BAS further believes rule making by the Commission is critical to ensure consistent implementation of the structural and behavioral principles of the Settlement. In its experience adopting the principles, BAS has encountered many interpretative issues and believes that, in the absence of rule-making by the Commission, there is significant potential for inconsistent implementation of the principles, both among settling firms and non-settling firms that choose voluntarily to adopt the principles. Any such inconsistencies would not be in the best interests of investors. For example, the inconsistencies identified above between the Proposed Rules and the Settlement are an example of the difficult interpretative issues and illustrate the need for rule-making to ensure that all parties will operate under a uniform set of standards.

Conclusion

We appreciate this opportunity to comment on the proposed amendments to NYSE Rule 472 and NASD Rule 2711. If the NYSE, NASD or Commission staff would like to discuss these comments further, please contact Margaret Grieve, Associate General Counsel of Banc of America Securities LLC at 212-847-6598.

Yours truly,

Charles Williams
Managing Director and Chief Operating Officer

cc: Chairman William H. Donaldson, U.S. Securities and Exchange Commission

Commissioner Paul S. Atkins, U.S. Securities and Exchange Commission

Commissioner Roel C. Campos, U.S. Securities and Exchange Commission

Commissioner Cynthia A. Glassman, U.S. Securities and Exchange Commission

Commissioner Harvey J. Goldschmid, U.S. Securities and Exchange Commission

Robert R. Glauber, Chairman and Chief Executive Officer, National Association of Securities Dealers, Inc.
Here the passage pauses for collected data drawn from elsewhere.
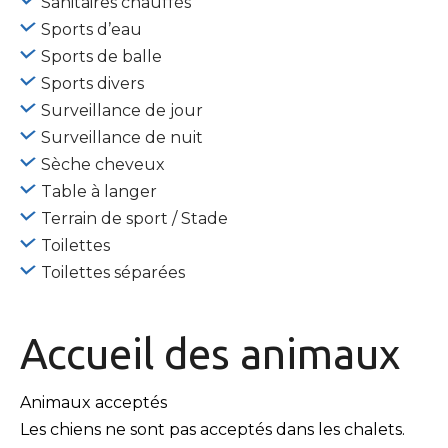
Sanitaires chauffés
Sports d’eau
Sports de balle
Sports divers
Surveillance de jour
Surveillance de nuit
Sèche cheveux
Table à langer
Terrain de sport / Stade
Toilettes
Toilettes séparées
Accueil des
animaux
Animaux acceptés
Les chiens ne sont pas acceptés dans les chalets.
Mary L. Schapiro, President, NASD Regulation, Inc.

Elisse B. Walter, Chief Operating Officer and Executive Vice President, NASD Regulation, Inc.

Thomas Selman, Senior Vice President, NASD Regulation, Inc.
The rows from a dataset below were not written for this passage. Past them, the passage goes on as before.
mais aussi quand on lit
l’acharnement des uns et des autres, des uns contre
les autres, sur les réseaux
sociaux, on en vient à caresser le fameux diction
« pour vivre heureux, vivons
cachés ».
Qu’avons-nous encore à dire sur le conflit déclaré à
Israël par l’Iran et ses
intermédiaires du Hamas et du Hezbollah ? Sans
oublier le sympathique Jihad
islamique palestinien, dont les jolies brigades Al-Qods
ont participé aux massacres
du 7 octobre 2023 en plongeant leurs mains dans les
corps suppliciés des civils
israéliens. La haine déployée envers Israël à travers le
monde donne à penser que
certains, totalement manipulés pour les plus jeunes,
Richard Grasso, Chairman and Chief Executive Officer, New York Stock Exchange, Inc.

Edward A. Kwalwasser, Group Executive Vice President, New York Stock Exchange, Inc.

Donald van Weezel, Vice President, Regulatory Affairs, New York Stock Exchange, Inc.

Annette Nazareth, Director, Division of Market Regulation, U.S. Securities and Exchange Commission

Alan Beller, Director, Division of Corporation Finance, U.S. Securities and Exchange Commission

Stephen Cutler, Director, Division of Enforcement, U.S. Securities and Exchange Commission

Giovanni P. Prezioso, General Counsel, U.S. Securities and Exchange Commission

Larry L. Bergmann, Senior Associate Director, Division of Market Regulation, U.S. Securities and Exchange Commission

James A. Brigagliano, Assistant Director, Trading Practices, Division of Market Regulation, U.S. Securities and Exchange Commission

____________________________
1 Proposed NASD Rule 2711(h)(2)(C) (emphasis added). The proposed NYSE rule is substantially identical.
2 Proposed NASD Rule 2711(h)(2)(F) (emphasis added). The proposed NYSE rule is substantially identical.
* Wholly owned offshore subsidiaries of companies covered by BAS equity research must be correctly coded into the appropriate systems so that payments to Bank of America Corporation for diverse services relating to products such as checking accounts, letters of credit, money transfers, traveler's checks, payroll accounts, overdraft lines, corporate credit cards or safe deposit boxes are captured. Moreover, certain international jurisdictions may not permit the transmission of customer payment information to a central system in the United States. Tracking minor payments for the enormous variety of services that Bank of America Corporation provides would be almost impossible. Tracking compensation received by foreign affiliates in foreign currencies would be especially burdensome.
3 Section 15D(b) of the Exchange Act.